Update (September 29, 2014): Plaintiffs in the putative class action described below signed a contract promising to bring any lawsuit under the contract in Illinois state court (Cook County). Then they filed their lawsuit against Oasis Legal Finance in Minnesota. Can plaintiffs get away with that? I expect they can’t but we’ll see. (Plaintiffs’ argument is that the contracts are “void ab initio,” (Complaint, Para. 70), and therefore Minnesota courts should set aside the contract in its entirety, including its forum selection clause.)
I recommend you read the linked Oasis Legal Finance “purchase agreement,” which OLF included in its papers in support of its motion to dismiss.

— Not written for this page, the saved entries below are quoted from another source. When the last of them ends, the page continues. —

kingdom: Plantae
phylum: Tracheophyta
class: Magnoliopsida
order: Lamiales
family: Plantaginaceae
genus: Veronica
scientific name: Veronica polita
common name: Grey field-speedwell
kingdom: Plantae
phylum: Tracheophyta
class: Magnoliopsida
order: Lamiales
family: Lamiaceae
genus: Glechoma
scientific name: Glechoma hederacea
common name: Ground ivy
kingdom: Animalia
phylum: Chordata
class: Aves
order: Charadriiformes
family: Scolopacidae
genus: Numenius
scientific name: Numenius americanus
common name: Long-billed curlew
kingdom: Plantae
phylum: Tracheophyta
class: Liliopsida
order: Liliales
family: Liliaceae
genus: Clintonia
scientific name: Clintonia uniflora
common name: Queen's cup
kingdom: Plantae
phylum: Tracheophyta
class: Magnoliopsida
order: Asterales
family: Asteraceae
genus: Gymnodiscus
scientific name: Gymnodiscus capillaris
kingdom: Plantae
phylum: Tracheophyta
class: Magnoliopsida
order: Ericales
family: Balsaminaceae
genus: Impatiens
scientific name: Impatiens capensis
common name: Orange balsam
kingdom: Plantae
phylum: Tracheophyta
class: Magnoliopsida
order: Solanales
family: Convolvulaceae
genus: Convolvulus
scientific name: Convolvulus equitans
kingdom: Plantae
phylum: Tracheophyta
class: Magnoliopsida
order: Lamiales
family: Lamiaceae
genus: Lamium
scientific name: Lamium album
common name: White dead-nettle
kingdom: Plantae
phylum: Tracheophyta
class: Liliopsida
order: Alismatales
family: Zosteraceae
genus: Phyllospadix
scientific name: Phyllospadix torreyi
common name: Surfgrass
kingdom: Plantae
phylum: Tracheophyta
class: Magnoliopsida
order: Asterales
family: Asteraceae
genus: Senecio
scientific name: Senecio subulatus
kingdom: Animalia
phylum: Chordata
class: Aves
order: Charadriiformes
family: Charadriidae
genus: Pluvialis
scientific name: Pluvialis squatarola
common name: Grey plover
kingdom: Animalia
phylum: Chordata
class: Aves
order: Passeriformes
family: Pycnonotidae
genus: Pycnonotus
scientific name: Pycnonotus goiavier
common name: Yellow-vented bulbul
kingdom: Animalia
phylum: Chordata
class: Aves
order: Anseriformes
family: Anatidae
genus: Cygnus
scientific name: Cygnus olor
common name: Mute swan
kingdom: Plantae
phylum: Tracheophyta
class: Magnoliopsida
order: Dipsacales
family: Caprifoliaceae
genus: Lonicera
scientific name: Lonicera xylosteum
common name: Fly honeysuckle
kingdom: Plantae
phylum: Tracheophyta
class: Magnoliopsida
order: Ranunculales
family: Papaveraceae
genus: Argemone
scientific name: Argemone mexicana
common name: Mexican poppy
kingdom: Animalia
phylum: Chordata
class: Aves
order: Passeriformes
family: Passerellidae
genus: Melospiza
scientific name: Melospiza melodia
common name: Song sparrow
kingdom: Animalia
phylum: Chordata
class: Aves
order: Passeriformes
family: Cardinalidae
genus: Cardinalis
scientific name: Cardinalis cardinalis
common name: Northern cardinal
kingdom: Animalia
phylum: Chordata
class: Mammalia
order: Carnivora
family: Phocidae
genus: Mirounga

I also think you might enjoy OLF’s “letter of direction” between the “Legal Claim Seller” and her lawyer, also linked.
“I will pay you $620 today. You pay me nothing if you lose your lawsuit. You pay me a maximum of $2,260″ if you recover money in excess of that amount ($2,260) in more than 2 years from now….” That appears to be the deal, roughly, in a nutshell. Does this violate Minnesota law? Why?
(Incidentally, I theorized in the original post that maybe contingent fee lawyers would view litigation financiers as competitors. On further thought, I am now thinking they might be collaborators and facilitators, not competitors, to personal injury lawyers. If this is the case, is McSweeney Langevin biting the hand that feeds? Or helping out an Oasis competitor?)
Original Post (September 19, 2014): Imagine a business model where someone bets with you on whether or not you will be physically injured over a certain period of time and, if you are seriously injured during that time, then you “win” the bet and the other bettor has to pay you up to a certain limit. If you are not injured during that time period, then the counter-party “wins” and you do not get your money back.
This, of course, is the essence of insurance. We do not think of this as gambling. We do not think of this as immoral. We do not think of this as “mere speculation in the troubles of others.”
Imagine that you have bought insurance, you are injured, your insurer foots the bill per the insurance agreement, and then the insurer sues a third-party tortfeasor to recover damages the insurer paid out for your injury. We generally do not think of this as gambling and we do not generally think of this as immoral. It’s very common. It is not a prohibited “agreement between a stranger to a lawsuit and a litigant by which the stranger pursues the litigant’s claims as consideration for receiving part of any judgment proceeds.”
Now, how about this: you are injured and you carry no insurance. (Maybe you are injured in such a way for which there is no insurance available.) And a “legal finance” company proposes to finance a lawsuit, agrees to give you money up front in exchange for a share of any recovery in a lawsuit against a third-party tortfeasor. You might call this “after-the-accident insurance” in a way, right? Or you might call it “litigation insurance.” Does this scenario somehow convert the circumstances to gambling? To something immoral? To something illegal? To something that courts and legislators should make illegal as socially harmful?
The irony about Johnson v. Wright, a 2004 Minnesota Court of Appeals case that addresses these issues, is that the underlying case was against Mystic Lake Casino. In that case, the Court of Appeals struck down a “litigation finance” agreement as “champertous.” Holding: Gambling’s ok, except when it is not ok.
According to the “Fountain Complaint,” here is how the OLF system works: OLF pays injured people an estimated portion of the value of injured persons’ lawsuits. If the injured persons make a recovery in their lawsuits, OLF gets a cut of the recovery. If the injured person gets no recovery, OLF gets nothing.
Does that sound familiar? Have you ever wondered how personal injury lawyers, like McSweeney Langevin, come to think of it, structure their agreements with their clients?
Of course, personal injury lawyers “speculate in the troubles of others.” Personal injury lawyers “enter into agreements whereby they pursue the litigants’ claims as consideration for receiving part of any judgment proceeds.”
Could it be that the problem with OLF “profiting from the injuries of strangers” is not that doing so is inherently immoral? Could it legal to do so? Maybe the problem is that OLF and similar businesses mean competition for lawyers? Come to think of it, what could be more immoral or illegal than that?